Popular net-lease-focused real estate investment trust (REIT) STORE Capital (STOR) recently announced it is being taken private by GIC and funds controlled by Oak Street. Long-term dividend investors who held stock in the company have every right to be upset about the $14 billion deal that the board of directors approved.

Let's take a look at why investors might have been upset and at what they can do with the proceeds from this all-cash offer to rebuild their income stream.

Short-term gains don't replace lost long-term potential

Prior to the announcement of the STORE Capital transaction, the REIT's shares were trading at around $26.80. Institutional investor GIC and its partners are offering an all-cash deal valued at $32.25 per share. That's roughly a $5.45-per-share gain, or about 20% or so. On the surface, that seems hard to complain about. 

But when you step back and think about this deal in a bit more detail, long-term dividend investors have every right to be displeased with the outcome. A stock is, basically, a claim on the long-term cash flows that a company produces. Dividends are a tangible return of cash flow. STORE Capital currently pays investors an annual dividend of $1.54 per share (four payments of the current quarterly dividend of $0.385). The adjusted funds from operations (FFO) payout ratio was a solid 66% in the second quarter, suggesting there's little risk of a dividend cut.

So, the premium in this transaction is only equal to about three and a half years' worth of well-covered dividend payments. Investors are, in effect, giving up what could have been decades of dividend payments at the current (and potentially higher) rates in exchange for a meager 3.5 years' worth of dividends up front. That suggests a raw deal, given that REITs own physical assets that generate reliable long-term income streams. 

Given that math, it's completely understandable if investors felt the board let them down on this one. But what to do now?

There are some REIT alternatives to consider

Given that STORE Capital is one of the largest net lease REITs, the safest replacement option would probably be Realty Income (O -0.25%). Realty Income is the 800-pound gorilla of the net lease niche with over 11,000 properties. Its portfolio is also fairly similar to that of STORE, with about 80% of assets in retail properties and the rest in industrial and other property types.

On the plus side, Realty Income's nearly $40 billion market cap suggests it is unlikely to be taken over, and it is a Dividend Aristocrat, with more than 25 years' worth of annual dividend increases behind it. On the negative side, the roughly 4.5% dividend yield is lower than what STORE Capital offered. But, for play-it-safe investors, Realty Income is worth deep consideration.

Sticking with the largest REITs, W.P. Carey (WPC -0.96%) is a strong option, as well, given its generous 5% or so dividend yield and broad diversification. This REIT has increased its annual dividend every year since its 1998 initial public offering (IPO), which puts it on the cusp of Aristocrat status.

The big problem here is that retail assets only make up around 16% of the portfolio. The rest is spread across industrial (26%), warehouse (24%), office (20%), self-storage (5%), and a broad "other" category (the remainder). For those seeking out solid dividend payers, W.P. Carey should be a good fit. However, if the goal is a retail-focused REIT, then you might want to look elsewhere.

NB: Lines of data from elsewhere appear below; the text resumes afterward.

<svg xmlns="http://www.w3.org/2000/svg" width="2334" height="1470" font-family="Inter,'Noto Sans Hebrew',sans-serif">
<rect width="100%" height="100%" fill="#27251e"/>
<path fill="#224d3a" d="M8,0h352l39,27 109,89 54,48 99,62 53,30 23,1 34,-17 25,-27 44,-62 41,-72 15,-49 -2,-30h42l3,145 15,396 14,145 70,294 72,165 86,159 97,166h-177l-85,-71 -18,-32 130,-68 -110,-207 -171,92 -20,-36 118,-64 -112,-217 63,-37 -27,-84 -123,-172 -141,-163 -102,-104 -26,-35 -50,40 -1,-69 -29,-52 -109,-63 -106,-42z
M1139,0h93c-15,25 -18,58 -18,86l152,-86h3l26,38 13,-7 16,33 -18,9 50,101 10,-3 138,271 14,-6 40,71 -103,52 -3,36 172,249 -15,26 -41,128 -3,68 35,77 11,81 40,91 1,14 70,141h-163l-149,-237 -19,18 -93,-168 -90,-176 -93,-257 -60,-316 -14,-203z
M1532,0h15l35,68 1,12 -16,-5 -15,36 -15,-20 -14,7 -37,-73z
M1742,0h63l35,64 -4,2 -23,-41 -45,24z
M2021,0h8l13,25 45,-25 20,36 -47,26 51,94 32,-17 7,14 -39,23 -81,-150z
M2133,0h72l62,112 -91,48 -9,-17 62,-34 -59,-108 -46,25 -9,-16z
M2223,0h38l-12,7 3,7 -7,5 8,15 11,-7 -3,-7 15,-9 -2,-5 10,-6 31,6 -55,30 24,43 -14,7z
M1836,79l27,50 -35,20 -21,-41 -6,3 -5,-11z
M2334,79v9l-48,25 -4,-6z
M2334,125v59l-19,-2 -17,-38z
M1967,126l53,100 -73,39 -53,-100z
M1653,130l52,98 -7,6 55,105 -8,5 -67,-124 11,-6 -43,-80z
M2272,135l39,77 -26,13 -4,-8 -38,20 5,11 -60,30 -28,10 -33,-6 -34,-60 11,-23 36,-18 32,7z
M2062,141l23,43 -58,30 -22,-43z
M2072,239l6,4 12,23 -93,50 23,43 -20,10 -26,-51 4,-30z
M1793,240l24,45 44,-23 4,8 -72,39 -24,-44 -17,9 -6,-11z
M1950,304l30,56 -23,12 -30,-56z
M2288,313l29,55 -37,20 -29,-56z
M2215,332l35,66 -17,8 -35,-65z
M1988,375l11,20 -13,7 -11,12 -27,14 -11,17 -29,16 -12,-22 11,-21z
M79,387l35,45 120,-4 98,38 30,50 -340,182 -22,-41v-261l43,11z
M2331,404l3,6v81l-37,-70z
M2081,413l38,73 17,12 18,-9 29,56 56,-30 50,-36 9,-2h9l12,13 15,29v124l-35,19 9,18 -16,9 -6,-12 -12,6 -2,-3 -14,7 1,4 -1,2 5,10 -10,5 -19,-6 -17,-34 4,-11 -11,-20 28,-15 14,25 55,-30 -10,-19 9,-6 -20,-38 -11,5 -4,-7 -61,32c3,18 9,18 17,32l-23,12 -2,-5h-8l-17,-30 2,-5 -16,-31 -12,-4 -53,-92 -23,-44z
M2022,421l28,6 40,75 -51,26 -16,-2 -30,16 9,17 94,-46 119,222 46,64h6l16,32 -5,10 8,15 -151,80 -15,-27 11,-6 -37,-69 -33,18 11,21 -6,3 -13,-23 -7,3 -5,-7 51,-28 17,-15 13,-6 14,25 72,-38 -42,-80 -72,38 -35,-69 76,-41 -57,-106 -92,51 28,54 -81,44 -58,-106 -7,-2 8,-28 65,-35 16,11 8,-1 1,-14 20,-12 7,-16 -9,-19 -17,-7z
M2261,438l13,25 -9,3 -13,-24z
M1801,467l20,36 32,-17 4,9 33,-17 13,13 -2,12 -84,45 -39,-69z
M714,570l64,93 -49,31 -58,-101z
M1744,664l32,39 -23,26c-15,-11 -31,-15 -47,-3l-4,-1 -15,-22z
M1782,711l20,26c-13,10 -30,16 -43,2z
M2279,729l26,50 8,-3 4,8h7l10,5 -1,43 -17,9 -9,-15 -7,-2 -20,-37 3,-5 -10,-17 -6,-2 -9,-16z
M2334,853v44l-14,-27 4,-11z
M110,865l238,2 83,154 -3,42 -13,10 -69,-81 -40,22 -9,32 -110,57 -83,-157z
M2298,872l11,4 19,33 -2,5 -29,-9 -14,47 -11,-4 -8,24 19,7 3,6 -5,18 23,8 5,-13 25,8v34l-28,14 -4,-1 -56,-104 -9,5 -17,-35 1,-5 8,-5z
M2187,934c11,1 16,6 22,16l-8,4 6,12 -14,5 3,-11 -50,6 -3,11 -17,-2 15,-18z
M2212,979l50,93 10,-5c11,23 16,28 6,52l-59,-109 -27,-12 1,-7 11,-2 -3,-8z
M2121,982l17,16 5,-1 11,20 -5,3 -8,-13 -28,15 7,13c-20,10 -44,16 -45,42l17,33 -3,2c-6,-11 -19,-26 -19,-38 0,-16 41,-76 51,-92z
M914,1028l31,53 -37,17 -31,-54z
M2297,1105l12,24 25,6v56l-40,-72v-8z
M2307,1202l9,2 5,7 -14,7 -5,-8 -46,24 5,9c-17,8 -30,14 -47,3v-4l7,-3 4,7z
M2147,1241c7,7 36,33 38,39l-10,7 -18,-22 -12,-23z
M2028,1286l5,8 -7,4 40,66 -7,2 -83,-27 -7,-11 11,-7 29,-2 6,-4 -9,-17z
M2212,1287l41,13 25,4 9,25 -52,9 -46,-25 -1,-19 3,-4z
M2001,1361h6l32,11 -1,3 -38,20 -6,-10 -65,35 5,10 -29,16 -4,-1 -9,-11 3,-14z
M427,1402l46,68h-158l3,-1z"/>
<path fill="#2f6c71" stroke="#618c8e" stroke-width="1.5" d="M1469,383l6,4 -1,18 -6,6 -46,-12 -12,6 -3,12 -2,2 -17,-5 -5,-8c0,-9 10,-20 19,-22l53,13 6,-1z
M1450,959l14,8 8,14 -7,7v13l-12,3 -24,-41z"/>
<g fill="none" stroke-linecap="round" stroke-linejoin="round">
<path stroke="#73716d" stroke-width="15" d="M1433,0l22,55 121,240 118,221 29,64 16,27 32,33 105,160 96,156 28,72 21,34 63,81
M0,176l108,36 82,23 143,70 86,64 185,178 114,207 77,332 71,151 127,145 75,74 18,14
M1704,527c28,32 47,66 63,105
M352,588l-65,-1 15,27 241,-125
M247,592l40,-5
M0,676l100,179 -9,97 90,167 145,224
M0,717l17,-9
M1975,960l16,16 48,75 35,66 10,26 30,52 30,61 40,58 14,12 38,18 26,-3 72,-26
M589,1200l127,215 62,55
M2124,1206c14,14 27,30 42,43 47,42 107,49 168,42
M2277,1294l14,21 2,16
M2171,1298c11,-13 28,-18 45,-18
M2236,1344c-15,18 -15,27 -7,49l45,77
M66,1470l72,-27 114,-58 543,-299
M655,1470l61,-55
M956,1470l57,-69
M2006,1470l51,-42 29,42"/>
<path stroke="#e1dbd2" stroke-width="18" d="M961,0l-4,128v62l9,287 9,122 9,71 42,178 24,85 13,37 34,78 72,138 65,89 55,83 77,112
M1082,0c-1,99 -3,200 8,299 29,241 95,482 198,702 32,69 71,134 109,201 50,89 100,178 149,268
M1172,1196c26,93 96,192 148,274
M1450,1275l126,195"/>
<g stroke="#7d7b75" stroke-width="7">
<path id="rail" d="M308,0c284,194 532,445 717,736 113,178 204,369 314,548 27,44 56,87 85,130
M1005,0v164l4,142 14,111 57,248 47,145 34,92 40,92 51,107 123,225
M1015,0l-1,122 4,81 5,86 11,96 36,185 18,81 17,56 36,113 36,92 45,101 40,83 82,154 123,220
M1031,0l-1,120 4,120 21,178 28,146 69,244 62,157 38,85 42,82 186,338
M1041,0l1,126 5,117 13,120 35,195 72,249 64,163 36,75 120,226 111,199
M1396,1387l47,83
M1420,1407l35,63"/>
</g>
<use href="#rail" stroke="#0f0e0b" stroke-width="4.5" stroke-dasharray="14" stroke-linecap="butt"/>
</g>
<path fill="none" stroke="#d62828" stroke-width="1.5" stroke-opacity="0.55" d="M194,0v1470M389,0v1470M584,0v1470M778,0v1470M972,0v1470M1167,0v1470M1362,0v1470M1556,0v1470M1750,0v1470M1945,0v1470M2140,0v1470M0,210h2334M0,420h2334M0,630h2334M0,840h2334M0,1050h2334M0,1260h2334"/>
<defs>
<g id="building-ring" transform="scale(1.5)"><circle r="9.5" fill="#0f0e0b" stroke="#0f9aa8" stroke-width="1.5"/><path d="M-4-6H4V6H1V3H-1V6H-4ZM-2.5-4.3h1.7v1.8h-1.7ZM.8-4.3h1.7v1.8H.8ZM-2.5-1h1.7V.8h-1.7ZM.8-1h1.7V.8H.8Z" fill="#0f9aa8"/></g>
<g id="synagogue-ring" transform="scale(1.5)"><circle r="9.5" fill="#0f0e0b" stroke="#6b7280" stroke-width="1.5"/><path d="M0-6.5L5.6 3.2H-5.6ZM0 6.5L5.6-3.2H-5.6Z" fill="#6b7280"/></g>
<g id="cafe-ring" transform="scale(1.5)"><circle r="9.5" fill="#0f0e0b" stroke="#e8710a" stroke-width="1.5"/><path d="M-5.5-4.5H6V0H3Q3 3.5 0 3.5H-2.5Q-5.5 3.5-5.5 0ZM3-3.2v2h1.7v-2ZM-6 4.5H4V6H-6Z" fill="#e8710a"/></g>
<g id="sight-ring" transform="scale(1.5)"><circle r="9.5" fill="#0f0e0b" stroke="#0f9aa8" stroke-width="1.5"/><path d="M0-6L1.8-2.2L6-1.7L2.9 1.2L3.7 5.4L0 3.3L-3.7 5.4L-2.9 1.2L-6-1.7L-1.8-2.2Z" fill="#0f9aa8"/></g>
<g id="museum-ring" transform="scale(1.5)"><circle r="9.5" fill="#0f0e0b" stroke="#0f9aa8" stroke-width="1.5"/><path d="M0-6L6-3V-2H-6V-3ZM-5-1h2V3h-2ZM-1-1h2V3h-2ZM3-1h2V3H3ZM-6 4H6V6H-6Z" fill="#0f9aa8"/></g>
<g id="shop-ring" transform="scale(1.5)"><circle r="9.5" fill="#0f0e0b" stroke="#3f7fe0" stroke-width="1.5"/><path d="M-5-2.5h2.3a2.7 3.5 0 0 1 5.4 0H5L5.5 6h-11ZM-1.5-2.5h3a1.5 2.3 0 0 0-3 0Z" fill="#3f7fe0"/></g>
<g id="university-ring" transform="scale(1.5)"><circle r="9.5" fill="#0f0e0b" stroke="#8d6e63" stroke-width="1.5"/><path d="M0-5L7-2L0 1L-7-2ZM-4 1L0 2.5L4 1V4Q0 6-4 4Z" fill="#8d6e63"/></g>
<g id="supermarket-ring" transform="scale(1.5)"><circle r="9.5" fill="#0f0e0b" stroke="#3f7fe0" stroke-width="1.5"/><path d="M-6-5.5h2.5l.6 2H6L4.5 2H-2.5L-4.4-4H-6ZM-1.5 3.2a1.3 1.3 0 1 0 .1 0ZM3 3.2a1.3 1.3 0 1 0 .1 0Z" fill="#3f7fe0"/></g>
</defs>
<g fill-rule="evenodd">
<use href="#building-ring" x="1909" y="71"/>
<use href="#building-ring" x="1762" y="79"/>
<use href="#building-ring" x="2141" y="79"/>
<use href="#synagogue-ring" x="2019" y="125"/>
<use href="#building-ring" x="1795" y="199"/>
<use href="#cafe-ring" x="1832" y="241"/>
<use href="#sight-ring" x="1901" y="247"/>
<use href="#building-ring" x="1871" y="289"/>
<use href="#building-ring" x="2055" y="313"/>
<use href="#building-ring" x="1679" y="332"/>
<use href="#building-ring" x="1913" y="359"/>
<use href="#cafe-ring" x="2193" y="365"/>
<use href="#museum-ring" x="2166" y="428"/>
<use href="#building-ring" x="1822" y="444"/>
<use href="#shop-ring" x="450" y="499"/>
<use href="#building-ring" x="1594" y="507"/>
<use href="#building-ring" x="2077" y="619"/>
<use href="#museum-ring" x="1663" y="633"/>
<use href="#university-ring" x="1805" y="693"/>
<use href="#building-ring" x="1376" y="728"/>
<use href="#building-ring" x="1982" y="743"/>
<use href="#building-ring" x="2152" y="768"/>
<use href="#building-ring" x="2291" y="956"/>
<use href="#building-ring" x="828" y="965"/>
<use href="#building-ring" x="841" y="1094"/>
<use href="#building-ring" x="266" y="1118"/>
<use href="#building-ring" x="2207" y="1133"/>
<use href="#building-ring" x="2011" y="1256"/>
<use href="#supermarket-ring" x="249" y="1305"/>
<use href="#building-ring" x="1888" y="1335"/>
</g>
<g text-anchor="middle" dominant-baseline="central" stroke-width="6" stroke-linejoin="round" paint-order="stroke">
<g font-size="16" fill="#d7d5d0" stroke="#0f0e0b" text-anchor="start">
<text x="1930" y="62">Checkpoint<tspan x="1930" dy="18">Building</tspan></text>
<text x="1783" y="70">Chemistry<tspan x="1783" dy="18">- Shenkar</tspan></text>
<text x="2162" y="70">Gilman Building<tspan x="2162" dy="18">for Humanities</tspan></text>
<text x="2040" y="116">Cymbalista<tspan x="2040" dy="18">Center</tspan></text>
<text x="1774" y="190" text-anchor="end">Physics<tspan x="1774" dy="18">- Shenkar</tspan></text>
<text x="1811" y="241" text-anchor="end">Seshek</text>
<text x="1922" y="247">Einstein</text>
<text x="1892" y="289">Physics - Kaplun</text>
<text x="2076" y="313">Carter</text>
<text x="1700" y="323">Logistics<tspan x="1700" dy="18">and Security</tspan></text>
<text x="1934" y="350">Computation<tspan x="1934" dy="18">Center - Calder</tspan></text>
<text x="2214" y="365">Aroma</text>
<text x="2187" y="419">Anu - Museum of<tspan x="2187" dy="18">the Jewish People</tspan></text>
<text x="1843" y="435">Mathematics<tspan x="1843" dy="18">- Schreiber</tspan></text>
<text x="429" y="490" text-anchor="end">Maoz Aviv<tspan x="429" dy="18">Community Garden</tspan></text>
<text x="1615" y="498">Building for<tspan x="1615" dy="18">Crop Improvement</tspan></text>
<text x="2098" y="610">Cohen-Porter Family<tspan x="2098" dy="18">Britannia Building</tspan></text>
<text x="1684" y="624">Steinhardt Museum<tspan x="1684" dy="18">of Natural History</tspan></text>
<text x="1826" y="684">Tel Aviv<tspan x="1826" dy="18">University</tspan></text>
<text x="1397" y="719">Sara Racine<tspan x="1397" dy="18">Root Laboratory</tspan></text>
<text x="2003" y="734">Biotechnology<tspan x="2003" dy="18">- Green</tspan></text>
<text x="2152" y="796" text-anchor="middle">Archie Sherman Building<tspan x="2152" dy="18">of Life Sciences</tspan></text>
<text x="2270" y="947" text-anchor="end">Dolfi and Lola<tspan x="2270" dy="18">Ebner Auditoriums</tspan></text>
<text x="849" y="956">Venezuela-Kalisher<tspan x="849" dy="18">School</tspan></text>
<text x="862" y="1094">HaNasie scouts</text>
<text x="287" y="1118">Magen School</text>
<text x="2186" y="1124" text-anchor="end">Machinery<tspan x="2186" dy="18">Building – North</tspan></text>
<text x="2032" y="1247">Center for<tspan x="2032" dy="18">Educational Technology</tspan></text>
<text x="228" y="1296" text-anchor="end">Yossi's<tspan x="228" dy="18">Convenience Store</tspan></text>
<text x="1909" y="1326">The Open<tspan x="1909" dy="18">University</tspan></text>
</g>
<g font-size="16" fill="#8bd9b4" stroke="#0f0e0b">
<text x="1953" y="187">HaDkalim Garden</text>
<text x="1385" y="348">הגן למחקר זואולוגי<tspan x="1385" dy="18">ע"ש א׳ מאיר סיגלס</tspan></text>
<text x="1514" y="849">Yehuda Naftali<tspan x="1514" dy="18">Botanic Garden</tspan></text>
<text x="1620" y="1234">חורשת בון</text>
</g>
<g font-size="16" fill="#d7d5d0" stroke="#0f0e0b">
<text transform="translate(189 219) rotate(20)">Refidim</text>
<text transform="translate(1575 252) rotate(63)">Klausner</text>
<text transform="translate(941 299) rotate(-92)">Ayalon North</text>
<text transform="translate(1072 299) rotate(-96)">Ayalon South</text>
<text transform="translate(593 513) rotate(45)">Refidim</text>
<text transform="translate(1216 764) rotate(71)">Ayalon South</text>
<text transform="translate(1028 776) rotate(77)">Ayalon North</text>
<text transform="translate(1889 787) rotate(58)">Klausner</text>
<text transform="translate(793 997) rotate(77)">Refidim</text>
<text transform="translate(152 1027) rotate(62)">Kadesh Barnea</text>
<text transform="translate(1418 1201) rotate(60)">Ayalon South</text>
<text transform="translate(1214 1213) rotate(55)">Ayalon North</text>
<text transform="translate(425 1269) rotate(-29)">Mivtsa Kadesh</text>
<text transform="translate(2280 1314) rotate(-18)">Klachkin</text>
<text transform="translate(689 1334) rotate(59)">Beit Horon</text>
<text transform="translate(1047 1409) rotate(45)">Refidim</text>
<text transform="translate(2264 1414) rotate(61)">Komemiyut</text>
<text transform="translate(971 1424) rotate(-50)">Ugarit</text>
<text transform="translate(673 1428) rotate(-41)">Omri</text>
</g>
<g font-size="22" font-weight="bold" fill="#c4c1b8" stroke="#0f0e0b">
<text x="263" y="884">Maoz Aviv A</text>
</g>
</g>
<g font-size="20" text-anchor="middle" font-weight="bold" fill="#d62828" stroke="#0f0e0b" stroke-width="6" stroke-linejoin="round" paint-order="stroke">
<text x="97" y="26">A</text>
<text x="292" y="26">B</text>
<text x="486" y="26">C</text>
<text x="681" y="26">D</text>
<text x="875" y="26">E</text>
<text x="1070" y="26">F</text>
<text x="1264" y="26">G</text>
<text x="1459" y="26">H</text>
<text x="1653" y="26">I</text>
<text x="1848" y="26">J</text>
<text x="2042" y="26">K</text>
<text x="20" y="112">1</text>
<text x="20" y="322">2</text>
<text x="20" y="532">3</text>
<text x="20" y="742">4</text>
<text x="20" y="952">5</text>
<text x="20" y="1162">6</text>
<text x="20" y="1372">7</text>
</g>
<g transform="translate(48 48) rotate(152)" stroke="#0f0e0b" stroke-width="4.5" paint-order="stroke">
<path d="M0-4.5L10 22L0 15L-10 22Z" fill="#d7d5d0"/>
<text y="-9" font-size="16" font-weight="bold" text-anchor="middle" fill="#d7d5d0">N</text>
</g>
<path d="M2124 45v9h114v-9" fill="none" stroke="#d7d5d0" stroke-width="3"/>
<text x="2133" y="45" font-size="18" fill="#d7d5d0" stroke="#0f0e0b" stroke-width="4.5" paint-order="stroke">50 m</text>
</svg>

National Retail Properties (NNN 0.46%), another Dividend Aristocrat, also offers a 5% yield. This REIT is focused on domestic retail assets and nothing else. It has a long history of working closely with current tenants to expand its business, which offers interesting internally driven growth opportunities. But, as noted, it lacks the diversification provided by industrial and other property type exposure that STORE Capital offers. Still, given its impressive dividend history, that might not bother investors seeking to maximize dividend income.

Stepping down a bit on the size front, the $5.5 billion-market-cap Spirit Realty (SRC) and its roughly 6% yield might be appropriate for more aggressive investors. The company lacks the impressive dividend records of the names above, having cut its dividend in 2019 during a portfolio overhaul. That said, the REIT got back on the dividend growth path in 2021. And its portfolio is roughly 70% retail and 30% industrial and other, which is pretty close to STORE's mix.

Assuming Spirit Realty has, indeed, gotten itself on a more solid trajectory, it might be the best combination of portfolio and yield. That, however, is only true if you believe the overhaul noted above has put the REIT on the right path. A little extra homework is warranted on this one.

It's probably time to move on

Looking at the yield on offer from Realty Income, some might wonder about the possibility of a higher offer for STORE Capital (which has a post-deal announcement yield of around 4.8%). The problem is that an offer would have to be much, much higher to make up for the future dividends income investors were likely expecting here. However, there's no use crying over spilled milk, even if you believe the board let investors down on this one.

If you are looking for alternative uses for the cash you'll collect in the REIT space, Realty Income, W.P. Carey, National Retail Properties, and, for the more aggressive and active investors out there, Spirit are all reasonable options.